== Input for this task ==
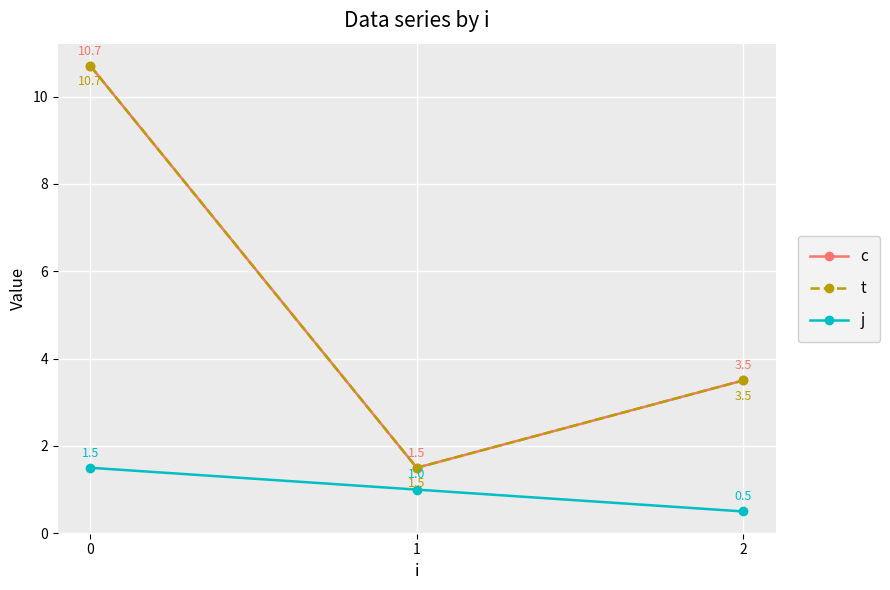

What is the value of the c point at the 2nd from the left?

1.5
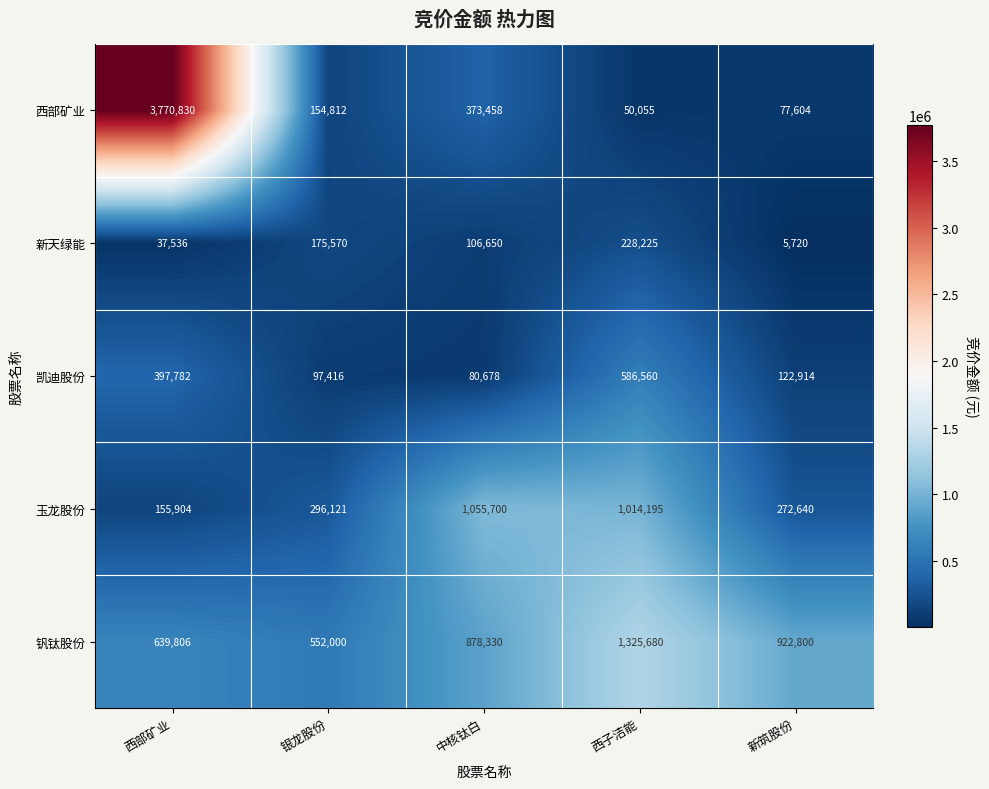

Reading left to right, transcribe all the data shown in this chart.

西部矿业: 3770830	154812	373458	50055	77604
新天绿能: 37536	175570	106650	228225	5720
凯迪股份: 397782	97416	80678	586560	122914
玉龙股份: 155904	296121	1055700	1014195	272640
钒钛股份: 639806	552000	878330	1325680	922800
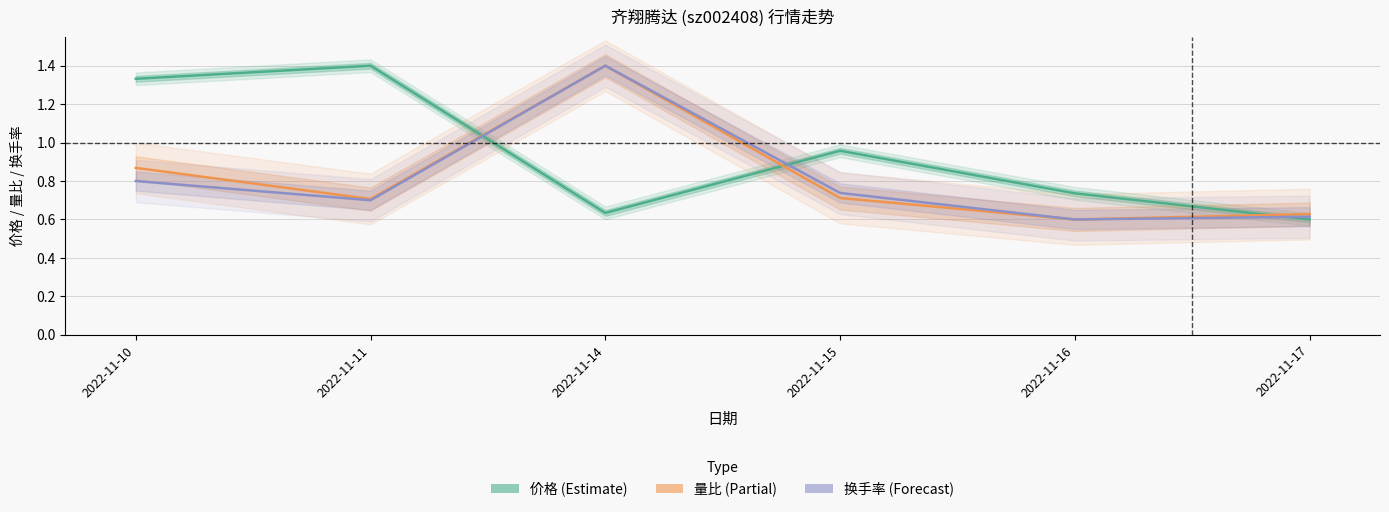

True or false: 量比 has a value of 0.6 at 2022-11-16.

True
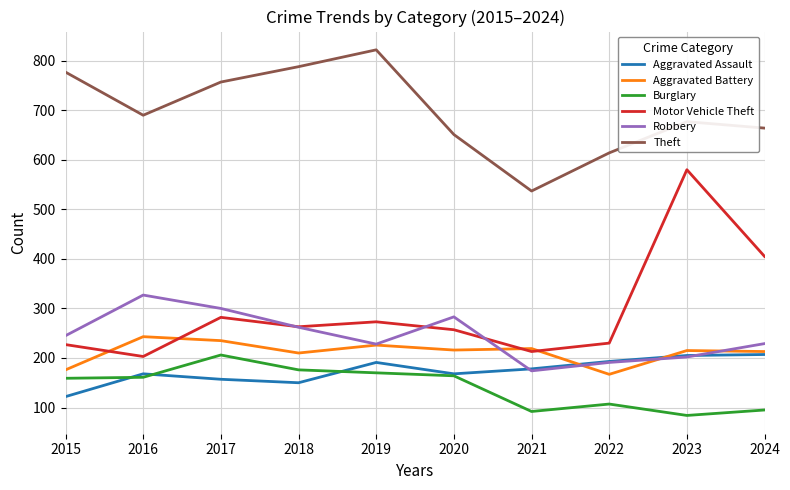

True or false: Burglary and Motor Vehicle Theft intersect in this chart.

False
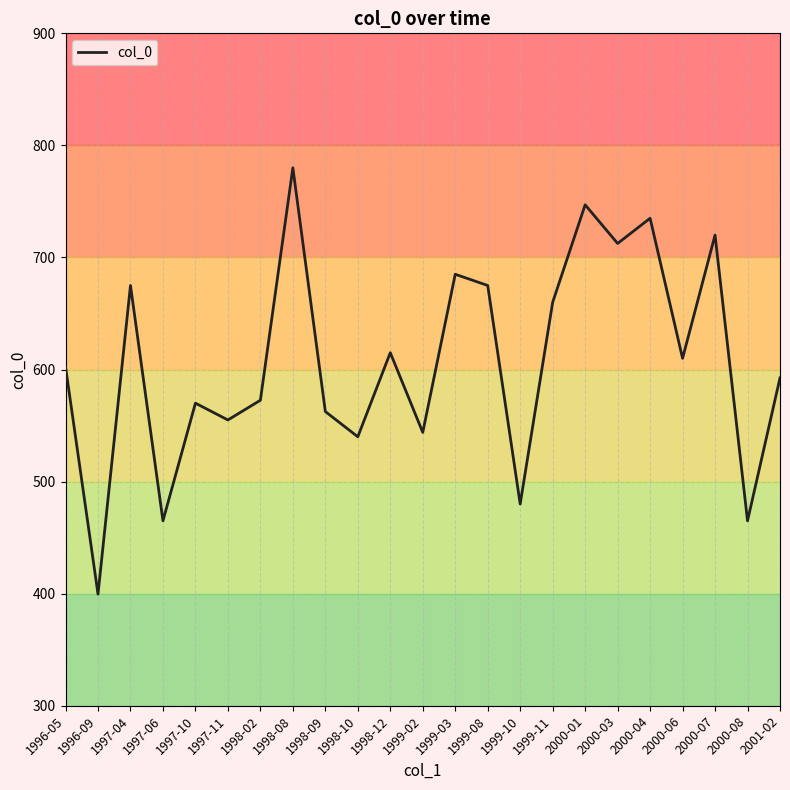

At which label does the data first exceed 602?

1996-05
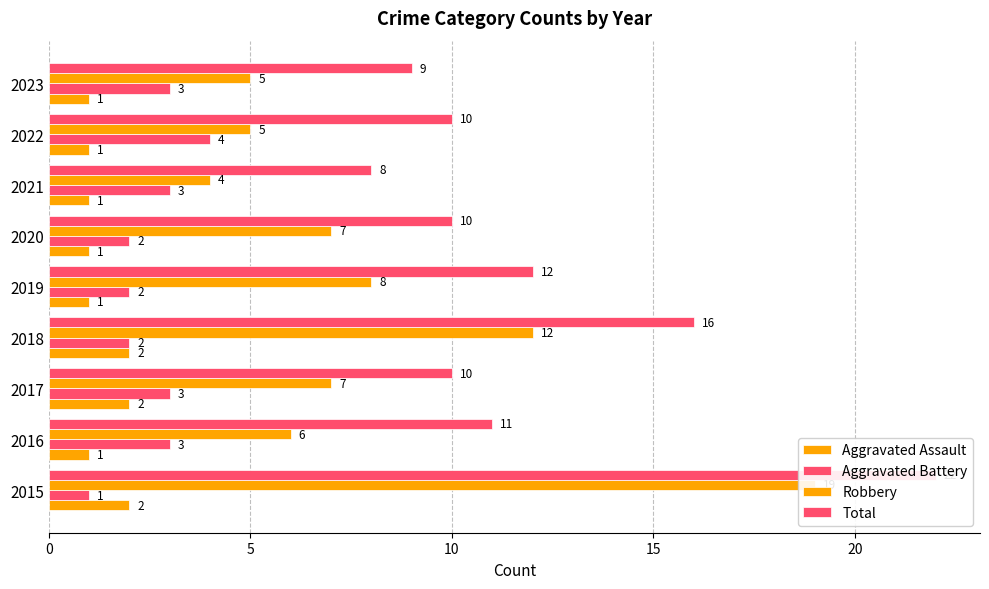

Are the bars grouped side by side (vs. stacked)?

Yes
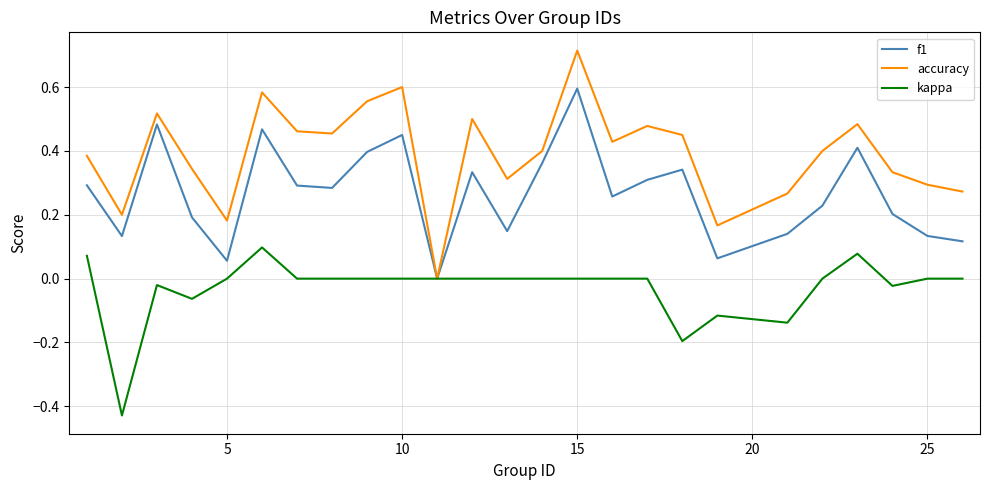

Rank the series by their maximum value, from lowest to highest.

kappa, f1, accuracy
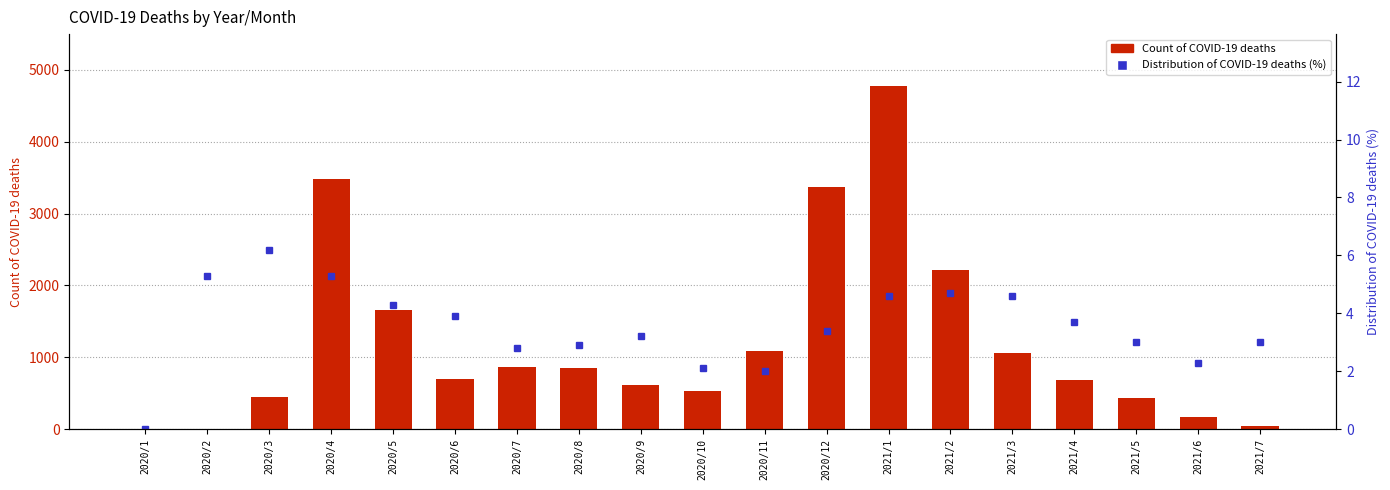

What is the difference between the maximum and second lowest values in the Count of COVID-19 deaths series?

4778.0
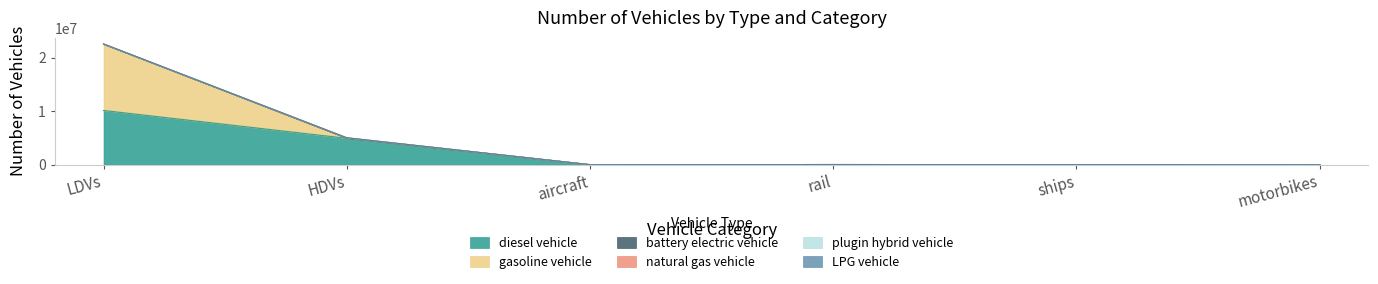

At which category is the sum across all series the highest?

LDVs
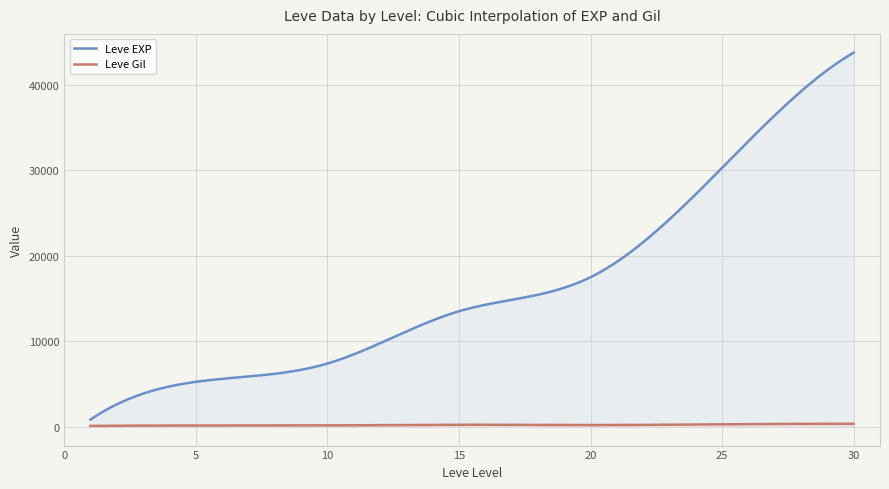

Which series has the largest total across all categories?

Leve EXP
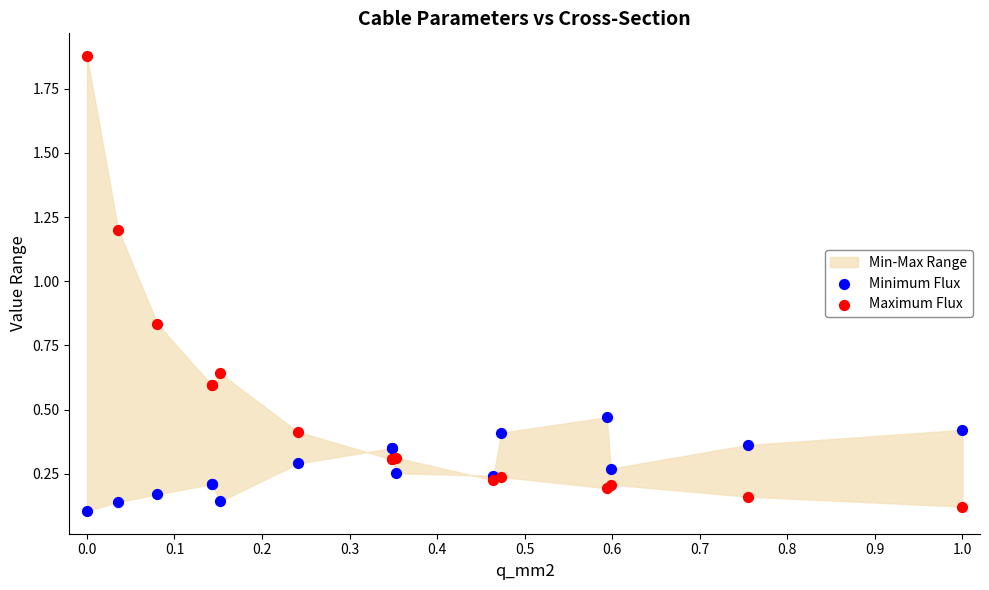

What is the X range (max minus min) for the scatter plot?

1.0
===
Work to complete ->
Copy word for word the part of the records that opens with the line containing "Which series has" and runs through the end of the records, leaving out the pictures.

Result of the exercise ->
Which series has the largest total across all categories?

Leve EXP

What is the X range (max minus min) for the scatter plot?

1.0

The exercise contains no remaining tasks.